Which is Stranger, Fact or Fiction: “Harry’s Law”


I took a break from writing a brief this evening and watched the pilot for a new television show, created by David E. Kelley, “Harry’s Law,” on NBC. Kathy Bates, as a depressed, broken-down, big-firm patent lawyer, who gets fired from her job and opens a storefront law firm in a poor neighborhood of Cincinnati, Ohio is, well, hilarious.

In this time of recession, the basic premise of the show is hardly unrealistic. But when the protagonist gets her first client by being struck by a person who falls — no actually jumps — from a six-story building, and her first associate — or is it partner — when later that same day he strikes her with his car, the argument that Life Imitates Art (June 25, 2010) gets a little thin.

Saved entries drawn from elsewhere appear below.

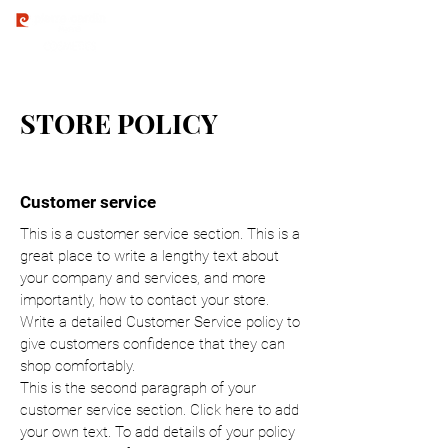
STORE POLICY
Customer service
This is a customer service section. This is a
great place to write a lengthy text about
your company and services, and more
importantly, how to contact your store.
Write a detailed Customer Service policy to
give customers confidence that they can
shop comfortably.
This is the second paragraph of your
customer service section. Click here to add
your own text. To add details of your policy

Then her new law firm ends up being named “Harriet’s Law and Fine Shoes,” because her secretary is a shoe aficionado who insists they sell the left-over shoes from a previous tenant.

It seems like we are way outside the realm of reality. Still, in the Los Angles area there is “The Legal Grind,” a real law firm that sells “Coffee & Counsel®.”

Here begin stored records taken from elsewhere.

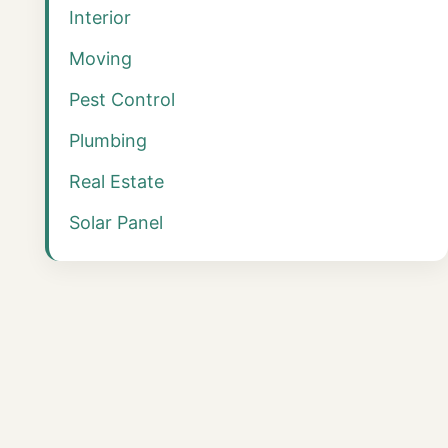
Interior
Moving
Pest Control
Plumbing
Real Estate
Solar Panel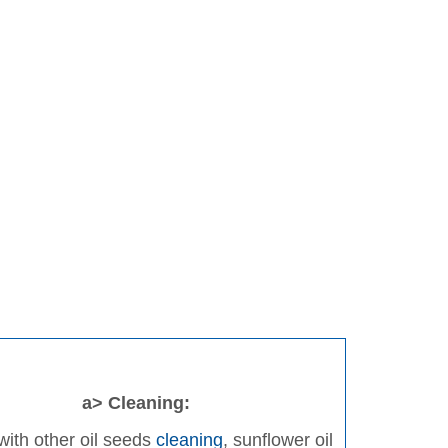
a> Cleaning:
ith other oil seeds
cleaning
, sunflower oil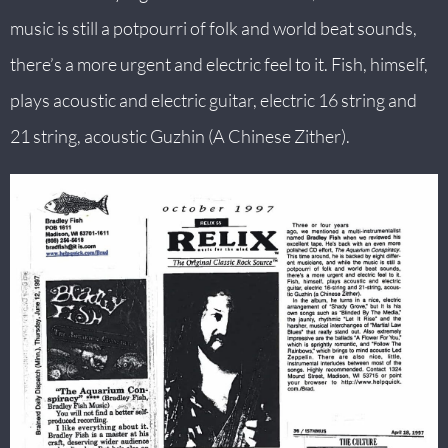
music is still a potpourri of folk and world beat sounds,
B
there’s a more urgent and electric feel to it. Fish, himself,
O
plays acoustic and electric guitar, electric 16 string and
C
21 string, acoustic Guzhin (A Chinese Zither).
N
A
T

In her first trial, Harriet pushes for jury nullification on behalf of a college-bound African-American youth who is admittedly guilty of possession of cocaine. She argues the jury should let him go rather than ruin his life by sending him to prison.

The jury finds him guilty, but the judge saves the day by sentencing him to two years in prison — all suspended — so that he can go to college.

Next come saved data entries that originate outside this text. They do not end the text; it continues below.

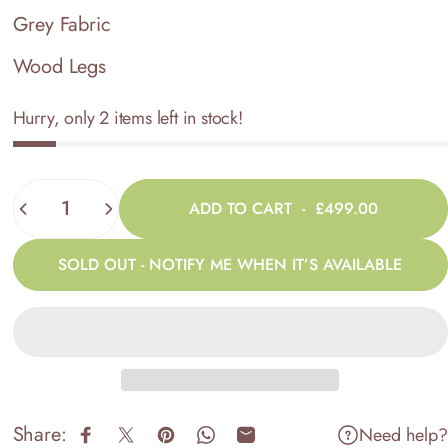
Grey Fabric
Wood Legs
Hurry, only 2 items left in stock!
Quantity
ADD TO CART
-
£499.00
SOLD OUT - NOTIFY ME WHEN IT’S AVAILABLE
Share:
Need help?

All right, I admit it, the show is not realistic enough to take into account the impact of Ohio’s 983 statutory and regulatory collateral consequences that would very likely doom Harriet’s client anyway.

Still the show is a lot of fun. I guess I’ll have to try to tune in on Monday nights.

But remember, as Mark Twain said, “Truth is stranger than fiction, but it is because Fiction is obliged to stick to possibilities; Truth isn’t.”